There is nothing new here from critics. Again, they tell us it’s all Bush’s fault — and by extension America’s as well — that the ranks of the jihadist radicals have grown since Sept. 11, that the insurgency in Iraq continues to blow-up civilians daily, that terrorists attacks are still killing innocent men, women and children elsewhere around the world and that rabid crowds regularly pour into the streets of despotized places like Tehran, Damascus and Gaza demanding death to the U.S. whenever somebody like the pope dares to suggest forced conversion or decapitation wins few converts to a religion of peace.

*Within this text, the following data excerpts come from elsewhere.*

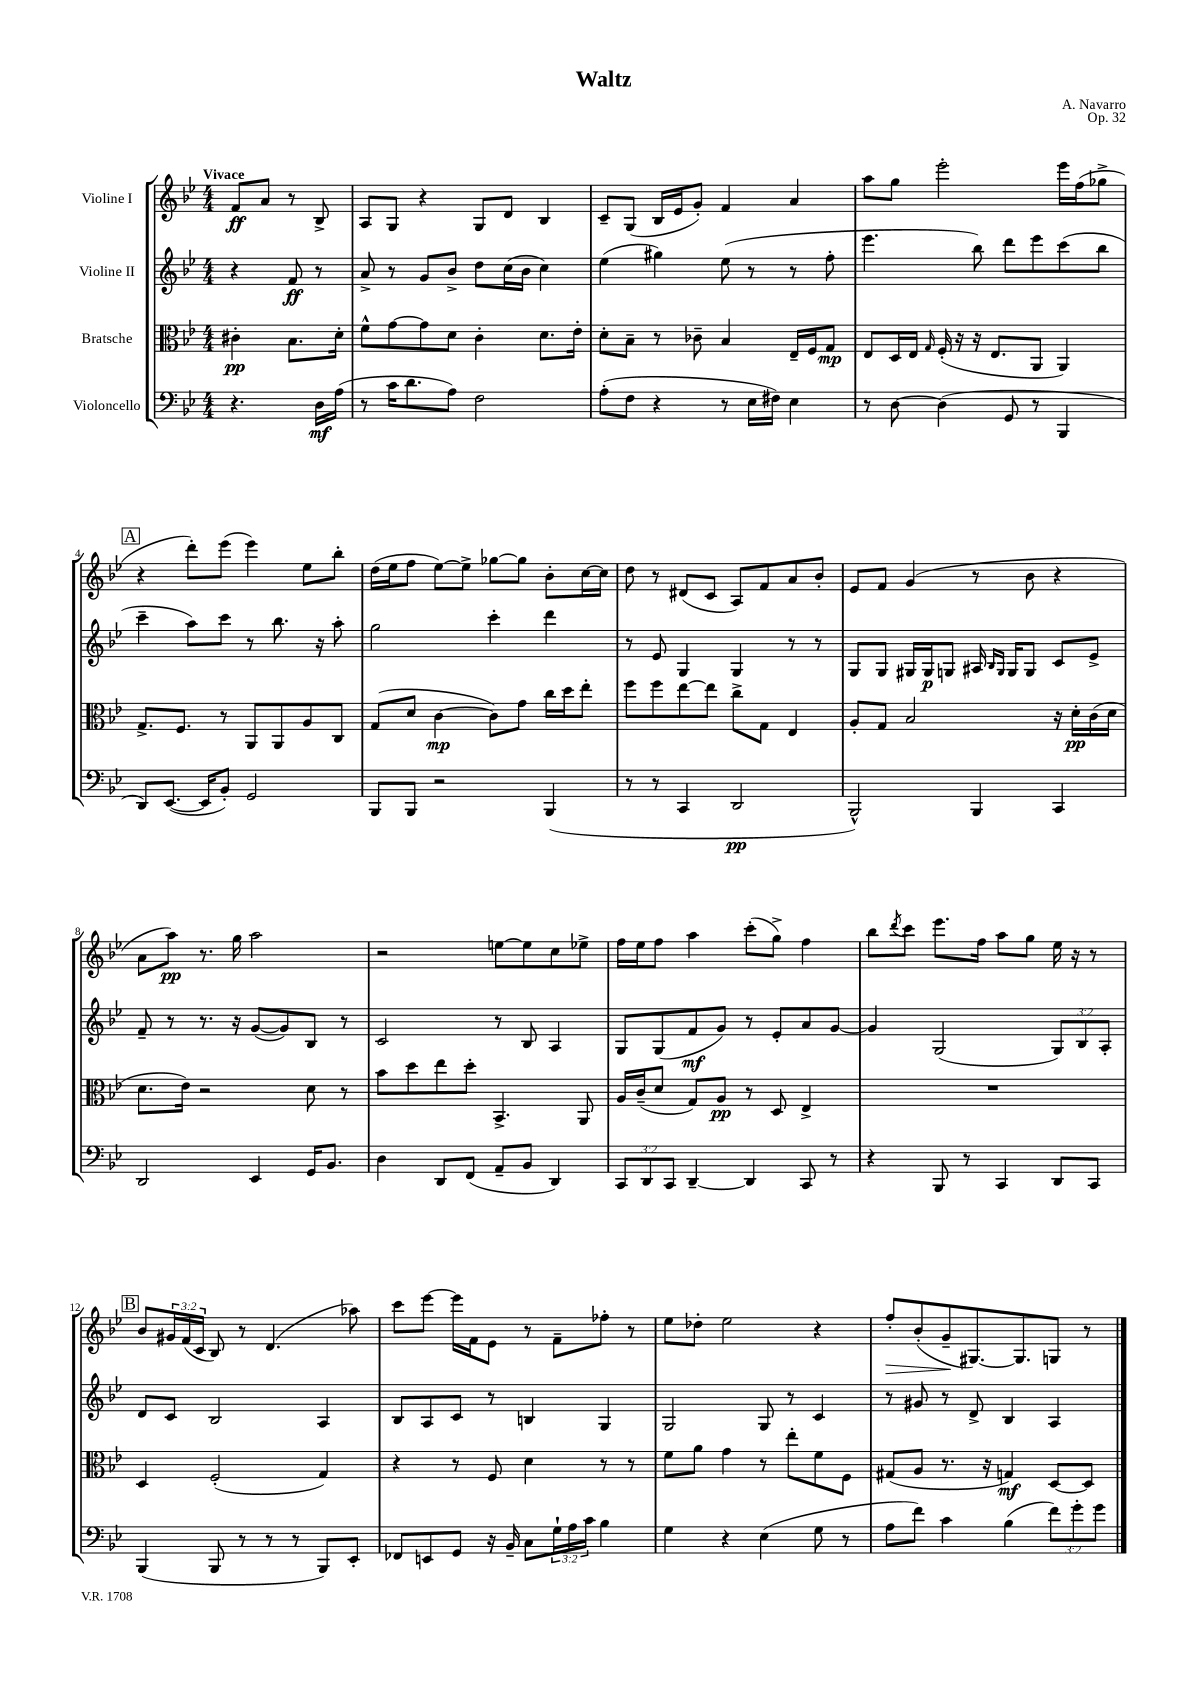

**kern	**kern	**kern	**kern
*staff4	*staff3	*staff2	*staff1
*clefF4	*clefC3	*clefG2	*clefG2
*k[b-e-]	*k[b-e-]	*k[b-e-]	*k[b-e-]
*M4/4	*M4/4	*M4/4	*M4/4
4.r	4c#'\	4r	8f/L
.	.	.	8a/J
.	8.B-\L	8f/	8r
16D\LL	.	8r	8B-^/
(16A\JJ	16d'\Jk	.	.
=	=	=	=
8r	8f^^\L	8a^/	8A/L
16c\LK	[8g\	8r	8G/J
8.d\	.	.	.
.	8g\]	8g/L	4r
8A\J)	8d\J	8b-^/J	.
2F\	4c'\	8dd\L	8G/L
.	.	(16cc\L	8d/J
.	.	16b-\JJ	.
.	8.d\L	4cc\)	4B-/
.	16e-'\Jk	.	.
=	=	=	=
(8A'\L	8d'\L	(4ee-\	8c~/L
8F\J	8B-~\J	.	(8G/J
4r	8r	4gg#\)	16B-/LL
.	.	.	16e-/J
.	8c-~\	.	8g'/J)
8r	4B-/	(8ee-\	4f/
16E-\LL	.	8r	.
16F#\JJ)	.	.	.
4E-\	16E-~/LL	8r	4a/
.	16F/J	.	.
.	8G/J	8ff'\	.
=	=	=	=
8r	8E-/L	4.eee-\	8aa\L
[8D\	16D/L	.	8gg\J
.	16E-/JJ	.	.
.	16qqG/	.	.
(4D\]	(16F'/	.	2eee-'\
.	16r	.	.
.	16r	8bb-\)	.
.	8.E-/L	.	.
8GG/	.	8ddd\L	.
8r	8AA/J	8eee-\	.
4BBB-/	4AA/)	(8ccc\	16eee-\LL
.	.	.	(16ff\J
.	.	8bb-\J	8gg-^\J
=	=	=	=
8DD/L)	8.G^/L	4ccc~\	4r
([8.EE-/J	.	.	.
.	8.F/J	.	.
.	.	8aa\L)	8ddd'\L)
16EE-/]LK	.	.	.
8BB-'/J)	8r	8ccc\J	(8eee-\J
2GG/	8AA/L	8r	4eee-\)
.	8AA/	8.bb-\	.
.	8A/	.	8ee-\L
.	.	16r	.
.	8C/J	8aa'\	8bb-'\J
=	=	=	=
8BBB-/L	(8G/L	2gg\	(16dd\LL
.	.	.	16ee-\J
8BBB-/J	8d/J	.	8ff\J
2r	[4c\	.	[8ee-\L)
.	.	.	8ee-^\]J
.	8c\]L)	4ccc'\	[8gg-\L
.	8g\J	.	8gg-\]J
(4BBB-/	16cc\LL	4ddd\	8b-'\L
.	16dd\J	.	.
.	8ee-'\J	.	[16cc\L
.	.	.	16cc\]JJ
=	=	=	=
8r	8ff\L	8r	8dd\
8r	8ff\	8e-/	8r
4CC/	[8ee-\	4G/	(8d#/L
.	8ee-\]J	.	8c/J
2DD/	8cc^\L	4G/	8A/L)
.	8G\J	.	8f/
.	4E-/	8r	8a/
.	.	8r	8b-'/J
=	=	=	=
2BBB-^^/)	8A'/L	8G/L	8e-/L
.	8G/J	8G/J	8f/J
.	2B-/	16G#/LL	(4g/
.	.	16G#/J	.
.	.	8G/J	.
4BBB-/	.	16A#/	8r
.	.	16qqB-/LL	.
.	.	16qqG/JJ	.
.	.	16G/LK	.
.	.	8G/J	8b-\
4CC/	16r	8c/L	4r
.	16d'\LL	.	.
.	(16c\	8e-^/J	.
.	16d\JJ	.	.
=	=	=	=
2DD/	8.d\L	8f~/	8a\L
.	.	8r	8aa\J)
.	16e-\Jk)	.	.
.	2r	8.r	8.r
.	.	16r	16gg\
4EE-/	.	([8g/L	2aa\
.	.	8g/])	.
16GG/LK	8d\	8B-/J	.
8.BB-/J	.	.	.
.	8r	8r	.
=	=	=	=
4D\	8b-\L	2c/	2r
.	8dd\	.	.
8DD/L	8ee-\	.	.
(8FF/J	8dd'\J	.	.
8AA~/L	4.BB-^/	8r	[8ee\L
8BB-/J	.	8B-/	8ee\]
4DD/)	.	4A/	8cc\
.	8AA/	.	8ee-^\J
=	=	=	=
12CC/L	16A/LL	8G/L	16ff\LL
.	(16c~/J	.	16ee-\J
12DD/	.	.	.
.	8d/J	(8G/	8ff\J
12CC/J	.	.	.
[4DD~/	8G/L)	8f/	4aa\
.	8A/J	8g/J)	.
4DD/]	8r	8r	(8ccc'\L
.	8D/	8e-'/L	8gg^\J)
8CC/	4E-^/	8a/	4ff\
8r	.	[8g/J	.
=	=	=	=
4r	1r	4g/]	8bb-\L
.	.	.	8qddd/
.	.	.	8ccc\J
8BBB-/	.	(2G/	8.eee-\L
8r	.	.	.
.	.	.	16ff\Jk
4CC/	.	.	8aa\L
.	.	.	8gg\J
8DD/L	.	12G/L)	16ee-\
.	.	.	16r
.	.	12B-/	.
8CC/J	.	.	8r
.	.	12A'/J	.
=	=	=	=
(4BBB-/	4D/	8d/L	8b-/L
.	.	8c/J	24g#/L
.	.	.	(24f/
.	.	.	24c/JJ
8BBB-/	(2F'/	2B-/	8B-/)
8r	.	.	8r
8r	.	.	(4.d/
8r	.	.	.
8BBB-/L)	4G/)	4A/	.
8EE-'/J	.	.	8aa-\)
=	=	=	=
8FF-/L	4r	8B-/L	8ccc\L
8EE/	.	8A/	[8eee-\J
8GG/J	8r	8c/J	16eee-\]LL
.	.	.	16f\J
16r	8F/	8r	8e-\J
16BB-~/	.	.	.
8C\L	4d\	4B/	8r
24G`\L	.	.	8f~\L
24A\	.	.	.
24c\JJ	.	.	.
4B-\	8r	4G/	8ff-'\J
.	8r	.	8r
=	=	=	=
4G\	8f\L	2G/	8ee-\L
.	8a\J	.	8dd-'\J
4r	4g\	.	2ee-\
(4E-\	8r	8G/	.
.	8ee-'\L	8r	.
8G\	8f\	4c/	4r
8r	8F\J	.	.
=	=	=	=
8A\L	(8G#/L	8r	8ff'/L
8f\J)	8A/J	8g#/	(8b-'/
4c\	8.r	8r	8g~/
.	.	8d^/	[8.G#/)
.	16r	.	.
(4B-\	4G/)	4B-/	.
.	.	.	8.G#/]
12f\L)	[8D/L	4A/	8G/J
12g'\	.	.	.
.	8D/]J	.	8r
12g\J	.	.	.
==	==	==	==
*-	*-	*-	*-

Put simply, all would be peace, love and flowers here at home except for “Bush’s War.”

If the U.S. fighting back after Sept. 11 causes terrorists to attack America and the West, then logically, Bush’s critics must believe the U.S. is wrong to do anything in the war on terror except perhaps to apologize. By this logic, the U.S. was wrong to avenge Pearl Harbor by destroying Japan’s military forces wherever they were found throughout the Pacific. Similarly, we should not have sacrificed thousands of American lives to liberate Europe from the Nazis after Hitler declared war on us.

In fact, if the U.S. response had been limited to destroying the Taliban, the jihadist propaganda today would simply substitute “Afghanistan” for “Iraq” in the same attacks on America. When Osama bin Laden and his jihadist minions declared war on the U.S. in 1998, they meant to kill us and they will not rest until they achieve that aim or die trying. That is their choice. Our choice is whether to submit to the extremists or defeat them and live.